The "only reasonable" verdict to be reached in the trial of a teenager accused of murdering Mr Alan Higgins "is one of murder", a jury has heard at the Central Criminal Court.
Mr Paul Green, prosecuting, said the verdict of murder "is the only reasonable conclusion to be drawn".
The accused, who cannot be named for legal reasons, denies murdering Mr Higgins (17), of Carraroe Avenue, The Donaghies, Donaghmede, on October 13th, 2002, outside the UCI cinema, Coolock, Dublin.
The accused also denies robbing the victim's mobile phone and a sum of cash on October 12th, 2002.
Mr Green said Mr Higgins' death was a "great tragedy".
"Likewise it's a tragedy that the accused is before the Central Criminal Court for actions that occurred when he was 15½. I suggest to you that the accused is, without a shadow of doubt, guilty of unlawful killing."
Mr Green told the jury they should look at the evidence in the case. On the night Mr Higgins was fatally stabbed, he and the accused "were two young people who congregated at the UCI in Coolock. They were both leading parallel lives," Mr Green said.
Mr Higgins met his girlfriend and played a few "innocent video games and pool with her and her friends".
The deceased, Mr Green said, ended his evening early because he "wanted to put in a night's sleep before doing a day's work in his part-time job".
At the same time as Mr Higgins was with his girlfriend, the accused was in the company of two friends outside the UCI complex.
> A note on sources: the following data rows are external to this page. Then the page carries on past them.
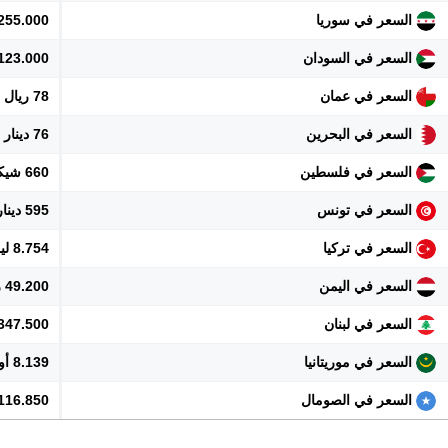
السعر في سوريا
2.255.000 ل
السعر في السودان
123.000 جنيه
السعر في عمان
78 ريال
السعر في البحرين
76 دينار
السعر في فلسطين
660 شيكل
السعر في تونس
595 دينار
السعر في تركيا
8.754 ليرة
السعر في اليمن
49.200 ريال
السعر في لبنان
18.347.500 
السعر في موريتانيا
8.139 أوقية
السعر في الصومال
116.850 شلن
These two friends, Mr Michael Maher and Mr Anthony Whelan, were to become the accused's "accomplices" in crime, Mr Green said.
The accused and his two friends "kicked off the day" Mr Higgins died by getting an "irresponsible adult to buy them alcohol".
At 8 p.m. that evening "the accused started to make a serious nuisance of himself, which is putting it at the most benign."
The UCI area was the accused's "war zone".
Mr Green said the accused and his accomplices came across three different groups that evening, and robbed a rucksack, cans of lager and two mobile phones in the vicinity of UCI.
Just a few minutes after Mr Higgins kissed his girlfriend goodnight, the accused and his two friends came across him.
It was three against one. "Alan Higgins was on the ground. The accused had the upper hand," Mr Green said.
"Notwithstanding the fact that Alan Higgins was on the ground, the accused felt it was necessary to produce a knife from his back pocket and stab Alan Higgins, not once, but three times."
Mr Green told the jury that the accused had allegedly admitted to the murder of Mr Higgins in his various statements to gardaí. He said the accused, in his own words, said: "I stuck him with the knife and he rolled off."